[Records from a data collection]
.....

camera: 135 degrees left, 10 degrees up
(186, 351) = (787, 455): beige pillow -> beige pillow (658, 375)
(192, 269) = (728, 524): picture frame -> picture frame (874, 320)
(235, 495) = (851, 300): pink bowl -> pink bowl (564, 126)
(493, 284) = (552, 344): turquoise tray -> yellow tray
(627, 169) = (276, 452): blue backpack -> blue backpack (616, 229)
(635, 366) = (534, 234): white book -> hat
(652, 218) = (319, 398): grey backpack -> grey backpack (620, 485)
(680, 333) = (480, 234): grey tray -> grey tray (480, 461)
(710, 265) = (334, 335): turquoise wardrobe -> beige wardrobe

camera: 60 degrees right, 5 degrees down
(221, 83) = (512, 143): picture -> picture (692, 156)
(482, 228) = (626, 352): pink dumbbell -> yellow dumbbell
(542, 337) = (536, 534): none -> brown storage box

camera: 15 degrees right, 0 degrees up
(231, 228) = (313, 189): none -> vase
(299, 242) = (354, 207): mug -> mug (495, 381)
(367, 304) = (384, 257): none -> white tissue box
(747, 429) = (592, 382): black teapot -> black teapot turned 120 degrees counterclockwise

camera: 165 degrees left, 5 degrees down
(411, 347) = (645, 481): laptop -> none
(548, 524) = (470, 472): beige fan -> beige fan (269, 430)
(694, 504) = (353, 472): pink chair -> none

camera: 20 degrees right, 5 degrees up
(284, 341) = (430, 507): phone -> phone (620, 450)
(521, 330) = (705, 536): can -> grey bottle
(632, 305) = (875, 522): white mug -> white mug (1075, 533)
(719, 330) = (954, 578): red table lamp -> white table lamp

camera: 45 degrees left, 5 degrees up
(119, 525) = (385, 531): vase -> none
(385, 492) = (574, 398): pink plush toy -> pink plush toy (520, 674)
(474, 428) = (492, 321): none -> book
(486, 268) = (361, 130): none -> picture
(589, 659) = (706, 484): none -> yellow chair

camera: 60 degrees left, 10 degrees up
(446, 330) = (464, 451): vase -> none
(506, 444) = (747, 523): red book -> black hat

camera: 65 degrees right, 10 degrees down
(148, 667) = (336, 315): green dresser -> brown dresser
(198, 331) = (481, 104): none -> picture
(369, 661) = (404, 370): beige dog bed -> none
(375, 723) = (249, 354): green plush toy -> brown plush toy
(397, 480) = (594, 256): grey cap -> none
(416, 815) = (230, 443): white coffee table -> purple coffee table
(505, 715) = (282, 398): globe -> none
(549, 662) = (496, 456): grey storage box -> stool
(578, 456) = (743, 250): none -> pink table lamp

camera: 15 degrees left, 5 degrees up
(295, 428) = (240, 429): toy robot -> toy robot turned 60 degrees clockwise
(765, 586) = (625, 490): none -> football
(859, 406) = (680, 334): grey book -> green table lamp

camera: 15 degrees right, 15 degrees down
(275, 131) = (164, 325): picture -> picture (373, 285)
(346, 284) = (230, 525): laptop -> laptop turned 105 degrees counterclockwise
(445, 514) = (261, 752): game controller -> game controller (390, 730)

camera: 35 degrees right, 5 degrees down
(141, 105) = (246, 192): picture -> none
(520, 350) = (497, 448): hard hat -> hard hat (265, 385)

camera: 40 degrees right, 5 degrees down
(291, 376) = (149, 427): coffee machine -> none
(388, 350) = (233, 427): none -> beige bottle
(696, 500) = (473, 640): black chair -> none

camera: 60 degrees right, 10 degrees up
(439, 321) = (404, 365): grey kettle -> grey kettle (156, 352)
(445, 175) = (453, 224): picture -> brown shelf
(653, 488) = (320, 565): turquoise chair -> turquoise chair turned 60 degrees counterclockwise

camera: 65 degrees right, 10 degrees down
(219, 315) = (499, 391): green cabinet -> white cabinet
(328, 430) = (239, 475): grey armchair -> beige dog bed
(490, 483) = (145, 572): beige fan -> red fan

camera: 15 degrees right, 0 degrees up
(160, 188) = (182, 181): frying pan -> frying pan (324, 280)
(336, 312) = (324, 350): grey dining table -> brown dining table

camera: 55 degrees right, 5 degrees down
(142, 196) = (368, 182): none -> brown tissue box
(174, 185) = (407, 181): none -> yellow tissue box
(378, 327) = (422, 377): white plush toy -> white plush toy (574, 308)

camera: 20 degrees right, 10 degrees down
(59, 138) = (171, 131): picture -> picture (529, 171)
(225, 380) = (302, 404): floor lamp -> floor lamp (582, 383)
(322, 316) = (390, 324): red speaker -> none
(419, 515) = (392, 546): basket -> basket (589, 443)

.....

**WHAT YOU NEED TO DO**: Your answer must be every record above, repeated exactly.

**ANSWER TO THE EXERCISE**:
camera: 135 degrees left, 10 degrees up
(186, 351) = (787, 455): beige pillow -> beige pillow (658, 375)
(192, 269) = (728, 524): picture frame -> picture frame (874, 320)
(235, 495) = (851, 300): pink bowl -> pink bowl (564, 126)
(493, 284) = (552, 344): turquoise tray -> yellow tray
(627, 169) = (276, 452): blue backpack -> blue backpack (616, 229)
(635, 366) = (534, 234): white book -> hat
(652, 218) = (319, 398): grey backpack -> grey backpack (620, 485)
(680, 333) = (480, 234): grey tray -> grey tray (480, 461)
(710, 265) = (334, 335): turquoise wardrobe -> beige wardrobe

camera: 60 degrees right, 5 degrees down
(221, 83) = (512, 143): picture -> picture (692, 156)
(482, 228) = (626, 352): pink dumbbell -> yellow dumbbell
(542, 337) = (536, 534): none -> brown storage box

camera: 15 degrees right, 0 degrees up
(231, 228) = (313, 189): none -> vase
(299, 242) = (354, 207): mug -> mug (495, 381)
(367, 304) = (384, 257): none -> white tissue box
(747, 429) = (592, 382): black teapot -> black teapot turned 120 degrees counterclockwise

camera: 165 degrees left, 5 degrees down
(411, 347) = (645, 481): laptop -> none
(548, 524) = (470, 472): beige fan -> beige fan (269, 430)
(694, 504) = (353, 472): pink chair -> none

camera: 20 degrees right, 5 degrees up
(284, 341) = (430, 507): phone -> phone (620, 450)
(521, 330) = (705, 536): can -> grey bottle
(632, 305) = (875, 522): white mug -> white mug (1075, 533)
(719, 330) = (954, 578): red table lamp -> white table lamp

camera: 45 degrees left, 5 degrees up
(119, 525) = (385, 531): vase -> none
(385, 492) = (574, 398): pink plush toy -> pink plush toy (520, 674)
(474, 428) = (492, 321): none -> book
(486, 268) = (361, 130): none -> picture
(589, 659) = (706, 484): none -> yellow chair

camera: 60 degrees left, 10 degrees up
(446, 330) = (464, 451): vase -> none
(506, 444) = (747, 523): red book -> black hat

camera: 65 degrees right, 10 degrees down
(148, 667) = (336, 315): green dresser -> brown dresser
(198, 331) = (481, 104): none -> picture
(369, 661) = (404, 370): beige dog bed -> none
(375, 723) = (249, 354): green plush toy -> brown plush toy
(397, 480) = (594, 256): grey cap -> none
(416, 815) = (230, 443): white coffee table -> purple coffee table
(505, 715) = (282, 398): globe -> none
(549, 662) = (496, 456): grey storage box -> stool
(578, 456) = (743, 250): none -> pink table lamp

camera: 15 degrees left, 5 degrees up
(295, 428) = (240, 429): toy robot -> toy robot turned 60 degrees clockwise
(765, 586) = (625, 490): none -> football
(859, 406) = (680, 334): grey book -> green table lamp

camera: 15 degrees right, 15 degrees down
(275, 131) = (164, 325): picture -> picture (373, 285)
(346, 284) = (230, 525): laptop -> laptop turned 105 degrees counterclockwise
(445, 514) = (261, 752): game controller -> game controller (390, 730)

camera: 35 degrees right, 5 degrees down
(141, 105) = (246, 192): picture -> none
(520, 350) = (497, 448): hard hat -> hard hat (265, 385)

camera: 40 degrees right, 5 degrees down
(291, 376) = (149, 427): coffee machine -> none
(388, 350) = (233, 427): none -> beige bottle
(696, 500) = (473, 640): black chair -> none

camera: 60 degrees right, 10 degrees up
(439, 321) = (404, 365): grey kettle -> grey kettle (156, 352)
(445, 175) = (453, 224): picture -> brown shelf
(653, 488) = (320, 565): turquoise chair -> turquoise chair turned 60 degrees counterclockwise

camera: 65 degrees right, 10 degrees down
(219, 315) = (499, 391): green cabinet -> white cabinet
(328, 430) = (239, 475): grey armchair -> beige dog bed
(490, 483) = (145, 572): beige fan -> red fan

camera: 15 degrees right, 0 degrees up
(160, 188) = (182, 181): frying pan -> frying pan (324, 280)
(336, 312) = (324, 350): grey dining table -> brown dining table

camera: 55 degrees right, 5 degrees down
(142, 196) = (368, 182): none -> brown tissue box
(174, 185) = (407, 181): none -> yellow tissue box
(378, 327) = (422, 377): white plush toy -> white plush toy (574, 308)

camera: 20 degrees right, 10 degrees down
(59, 138) = (171, 131): picture -> picture (529, 171)
(225, 380) = (302, 404): floor lamp -> floor lamp (582, 383)
(322, 316) = (390, 324): red speaker -> none
(419, 515) = (392, 546): basket -> basket (589, 443)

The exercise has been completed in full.